When you buy a house, you need to provide proof of funds. This is typically sent to your solicitor.
They can then pass it on to the estate agent or the seller’s solicitor.
You can show proof of funds in several ways. And the method you choose impacts how you do this.
In this blog, we’ve explained all the different ways you can show proof of funds.
1. Mortgage agreement
If a bank or building society agrees to lend you money, they will send you a written mortgage agreement.
This will confirm your mortgage amount. This figure, combined with your deposit, should add to the sum of the house you’re buying.
You’ll need to provide a copy of the mortgage agreement, along with a bank statement showing the funds in your account.
Mortgage in principle
Another way to do this is using a mortgage in principle. This is a written statement from a lender confirming the amount they’re willing to lend you.
(Of course, it relies on all the details you’ve provided being correct.)
You can combine this with your deposit size to give proof of funds. Once again, you’ll need to hand over a copy of these documents.
2. Bank statement
You should have a bank statement showing your account’s full sum of money.
This applies for both cash buyers, and those using a mortgage. It’ll give evidence of the deposit you’re making.
Combining this number with your mortgage should cover the total of the property you’re buying.
3. Proof of property sale
When you exchange contracts to sell a property, it confirms the amount of money you’ll receive from the sale.
If you have a copy of this contract, it will show the amount you received.
Keep in mind that you’ll then also need receipt of you paying off any outstanding mortgage.
This is the amount needed to calculate how much you’ve actually got access to.
4. Deed of gift
If someone wants to gift you money, they need to create a deed of gift.
This document proves how much money you received and confirms that it doesn’t need to be paid back.
Ensure this deed also details the person giving you the money because it will be needed to confirm the source of funds.
You’ll then need a bank statement to demonstrate that the gift has arrived.
5. Confirmation of an inheritance
Inheriting money is another common example of how you could have access to a large deposit.
You’ll need to show a letter from the executors of the Will, confirming how much you’re entitled to receive.
Inheritance tax will then need to be factored in, so you can verify how much money you can access.
If you’ve got a copy of the Will itself (i.e., because you’re an executor), this can work too.
Pair this with a bank statement showing the money in your account.
6. Dividend certificate
Every year, companies all over the UK release ‘dividends’ to their shareholders.
The business has made this distribution of profits over the year. When this happens, you’ll receive a certificate to confirm the amount that you’ve received.
Remember that tax is due on dividends you’ve received over a certain threshold.
This impacts the amount of money you have access to. You’ll need to factor this into your proof.
A bank statement can show this dividend in your account.
7. Release of funds from a pension
You can release funds from your pension once you hit a particular stage in life and thus have access to this money.
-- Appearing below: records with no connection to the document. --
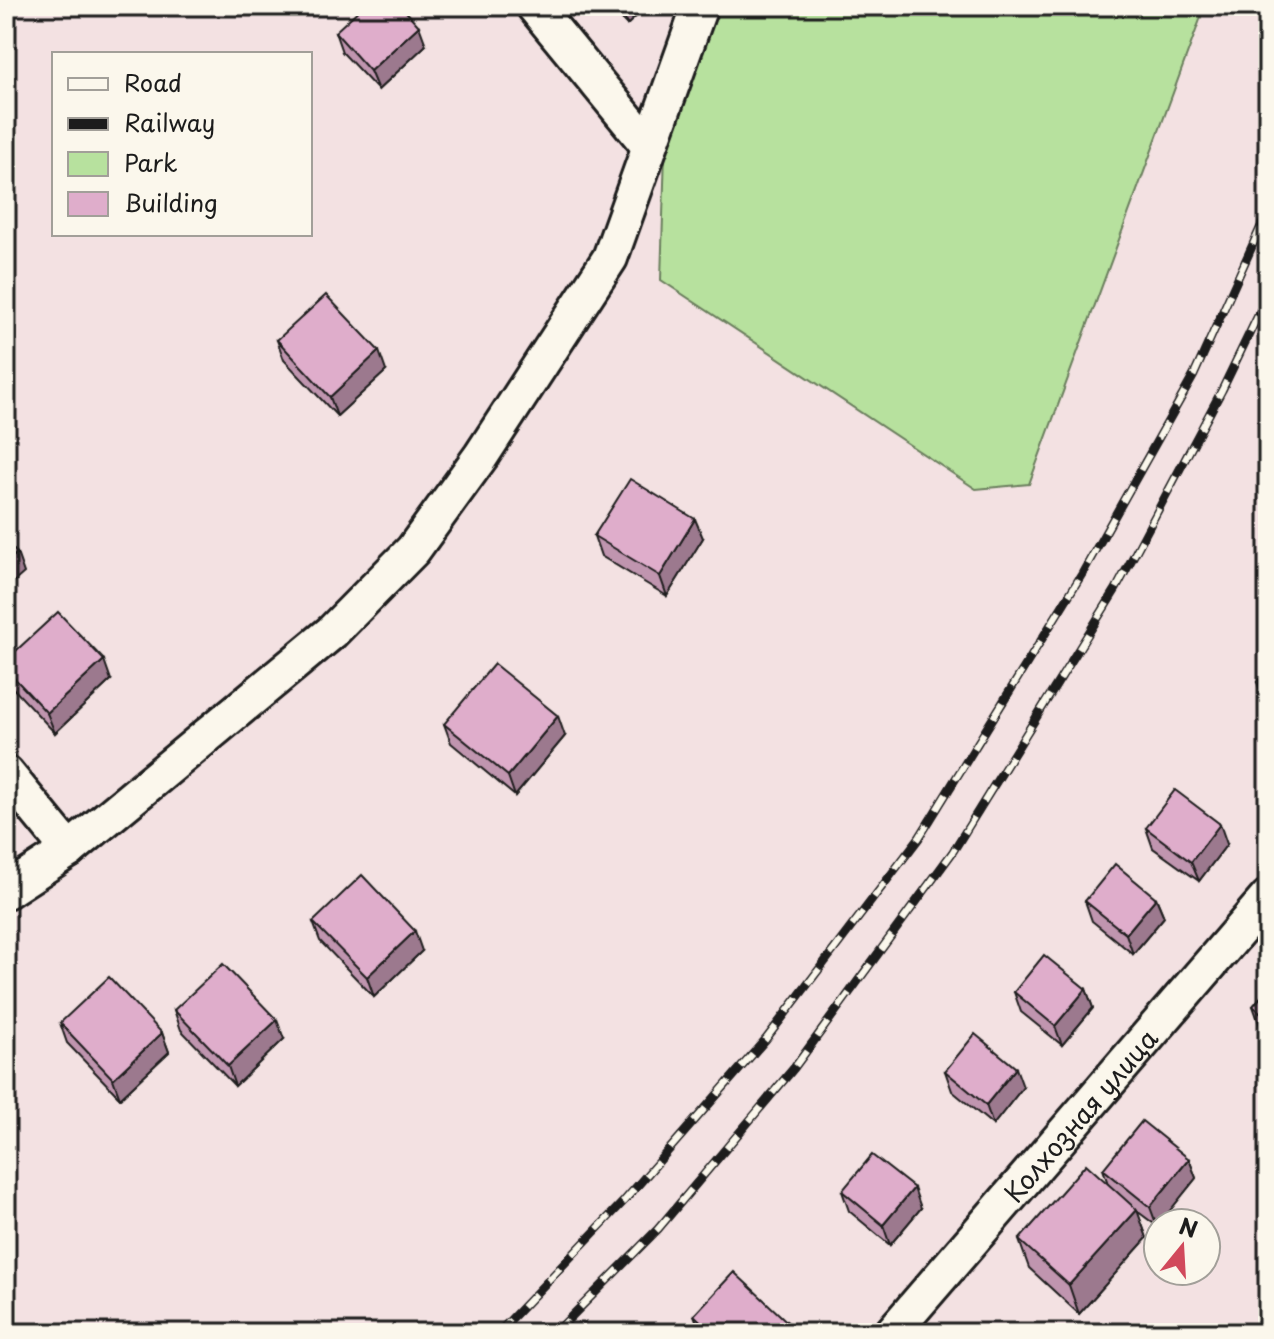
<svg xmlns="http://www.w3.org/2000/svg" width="1274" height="1339" viewBox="0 0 1274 1339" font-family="'Playpen Sans',sans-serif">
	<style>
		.green { fill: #b7e19e; stroke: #6a7e5d; stroke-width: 2 }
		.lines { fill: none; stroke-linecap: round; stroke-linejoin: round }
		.minor-casing { stroke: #1c1c1c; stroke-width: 40 }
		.minor { stroke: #fbf7ec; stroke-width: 34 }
		.rail-casing { stroke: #1c1c1c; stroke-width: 9 }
		.rail { stroke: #fbf7ec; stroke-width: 6; stroke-dasharray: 18; stroke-linecap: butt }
		.wall { fill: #c095af; stroke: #1c1c1c; stroke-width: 2 }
		.shaded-wall { fill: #9c798e; stroke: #1c1c1c; stroke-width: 2 }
		.building { fill: #dfadcb; stroke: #1c1c1c; stroke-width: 2 }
		.labels { text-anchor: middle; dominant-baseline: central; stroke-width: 6; stroke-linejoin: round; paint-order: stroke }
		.street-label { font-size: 26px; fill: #1c1c1c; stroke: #fbf7ec }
	</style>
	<rect width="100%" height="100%" fill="#f3e1e2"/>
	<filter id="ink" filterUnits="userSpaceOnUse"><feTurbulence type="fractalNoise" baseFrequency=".0125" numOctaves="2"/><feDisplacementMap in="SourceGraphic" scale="16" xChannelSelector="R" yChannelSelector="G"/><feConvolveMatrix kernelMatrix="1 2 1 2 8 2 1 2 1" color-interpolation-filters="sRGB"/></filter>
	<g filter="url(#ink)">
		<!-- green -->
		<path class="green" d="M719,6H1205L1029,484L976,489L661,280L665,152Z"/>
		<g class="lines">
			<!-- minor casing -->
			<g class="minor-casing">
				<g id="minor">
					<path d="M534,6L649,146"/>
					<path d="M6,773L69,850"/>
					<path d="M6,891L69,850L332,632L413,550L481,456L610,258L700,6"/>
					<path id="s1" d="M892,1333L1268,897"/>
				</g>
			</g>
			<!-- minor -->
			<use href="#minor" class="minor"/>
			<!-- rail casing -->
			<g class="rail-casing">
				<path id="rail" d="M498,1333L624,1201L766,1039L919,838L1082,574L1194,375L1268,211
					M555,1333L658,1229L794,1068L952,853L1116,589L1222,390L1268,295"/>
			</g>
			<!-- rail -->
			<use href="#rail" class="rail"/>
		</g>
		<!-- wall -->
		<path class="wall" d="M609,6H647L627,25Z
			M335,32L426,45L378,90L342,52Z
			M277,340L386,371L337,416L284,360Z
			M594,536L703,538L667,596L601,556Z
			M6,660L111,680L55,733L9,684L6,677Z
			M1268,669V705L1264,702L1257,682Z
			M444,724L565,736L515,796L451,743Z
			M1146,828L1227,844L1199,881L1153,848Z
			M1156,898L1164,917L1133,954L1092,921L1085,901Z
			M313,922L422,951L374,997L320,941Z
			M1086,989L1093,1008L1062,1045L1021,1012L1014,992Z
			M1268,989V1032L1260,1026L1253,1006Z
			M174,1010L284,1039L235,1086L181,1030Z
			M60,1023L162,1033L169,1052L120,1098L67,1043Z
			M945,1071L1023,1087L993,1125L952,1091Z
			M1189,1159L1196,1178L1157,1226L1137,1211L1147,1238L1079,1314L1029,1268L1019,1240L1108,1184L1103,1169Z
			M842,1191L921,1208L890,1245L849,1211Z
			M694,1315L796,1333H701Z"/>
		<!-- shaded-wall -->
		<path class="shaded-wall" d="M620,6H647L627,25Z
			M419,26L426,45L378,90L370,71Z
			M379,351L386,371L337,416L330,397Z
			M695,519L703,538L667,596L660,576Z
			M17,553L24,573L6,589V563Z
			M104,660L111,680L55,733L47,713Z
			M558,716L565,736L515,796L508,776Z
			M1220,824L1227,844L1199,881L1191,862Z
			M1156,898L1164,917L1133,954L1126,934Z
			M415,931L422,951L374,997L367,977Z
			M1086,989L1093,1008L1062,1045L1055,1026Z
			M277,1020L284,1039L235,1086L228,1066Z
			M162,1033L169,1052L120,1098L113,1079Z
			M1016,1068L1023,1087L993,1125L986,1105Z
			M1189,1159L1196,1178L1160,1223H1158L1157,1226L1150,1207Z
			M914,1188L921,1208L890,1245L883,1225Z
			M1137,1210L1147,1238L1079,1314L1069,1285Z"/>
		<!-- building -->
		<path class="building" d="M363,6H401L419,26L370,71L335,32Z
			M326,295L379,351L330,397L277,340Z
			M630,479L695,519L660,576L594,536Z
			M6,542L17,553L6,563Z
			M58,612L104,660L47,713L6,669V660Z
			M494,664L558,716L508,776L444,724Z
			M1268,669V692L1257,682Z
			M1175,790L1220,824L1191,862L1146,828Z
			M1115,864L1156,898L1126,934L1085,901Z
			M362,875L415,931L367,977L313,922Z
			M1044,955L1086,989L1055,1026L1014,992Z
			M223,964L277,1020L228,1066L174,1010Z
			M109,977L162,1033L113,1079L60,1023Z
			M1268,989V1019L1253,1006Z
			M975,1034L1016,1068L986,1105L945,1071Z
			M1142,1121L1189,1159L1150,1207L1103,1169Z
			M872,1155L914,1188L883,1225L842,1191Z
			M1086,1164L1137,1210L1069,1285L1019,1240Z
			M734,1272L796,1330L793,1333H713L694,1315Z"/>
	</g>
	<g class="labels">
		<!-- street labels -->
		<g class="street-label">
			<text stroke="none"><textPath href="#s1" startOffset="288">Колхозная улица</textPath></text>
		</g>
	</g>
	<!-- margin -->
	<rect width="1274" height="1339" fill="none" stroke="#fbf7ec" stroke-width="32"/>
	<rect x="16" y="16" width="1242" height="1307" fill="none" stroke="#1c1c1c" stroke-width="3" filter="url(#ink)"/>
	<!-- legend -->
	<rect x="52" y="52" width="260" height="184" fill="#fbf7ec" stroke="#a29f99" stroke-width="2"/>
	<rect x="68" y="78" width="40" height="12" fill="#fbf7ec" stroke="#a29f99" stroke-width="2"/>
	<text x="124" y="92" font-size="24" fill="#1c1c1c">Road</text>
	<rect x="68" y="118" width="40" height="12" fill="#1c1c1c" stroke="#a29f99" stroke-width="2"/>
	<text x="124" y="132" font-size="24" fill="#1c1c1c">Railway</text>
	<rect x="68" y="152" width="40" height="24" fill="#b7e19e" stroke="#a29f99" stroke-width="2"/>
	<text x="124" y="172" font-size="24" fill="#1c1c1c">Park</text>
	<rect x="68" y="192" width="40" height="24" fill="#dfadcb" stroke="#a29f99" stroke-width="2"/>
	<text x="124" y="212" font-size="24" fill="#1c1c1c">Building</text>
	<!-- north arrow -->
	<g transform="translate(1182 1247) rotate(18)"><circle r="38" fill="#fbf7ec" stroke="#a29f99" stroke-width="2"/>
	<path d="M0-6L14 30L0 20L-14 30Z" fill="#d1495b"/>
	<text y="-12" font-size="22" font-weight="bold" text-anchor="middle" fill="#1c1c1c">N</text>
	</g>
</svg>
If you show a copy of your pension release document and a bank statement showing the money being received, this can act as proof of funds.
8. Receipts for large sums of money
There are plenty of other ways to receive a considerable sum of money.
If this applies, you’ll need to show proof of your receipt of this, along with the money appearing in your bank statement. Examples include:
- Gambling
- Selling shares
- Winning the lottery.
A solicitor will sometimes ask for confirmation from the facilitating company, such as the lottery organisation, or the casino.
9. Company accounts
If you run your own business, and/or are buying the house through a company, then company accounts can demonstrate how much profit you’ve made in a year.
It can also show the cash in bank that your organisation has access to. This is sufficient proof of funds when the company buys the house.
If you’re transferring money from your company into your name, you must give evidence of this transaction.
A dividend certificate is one example. Or a salary payment appearing on your bank statement is another.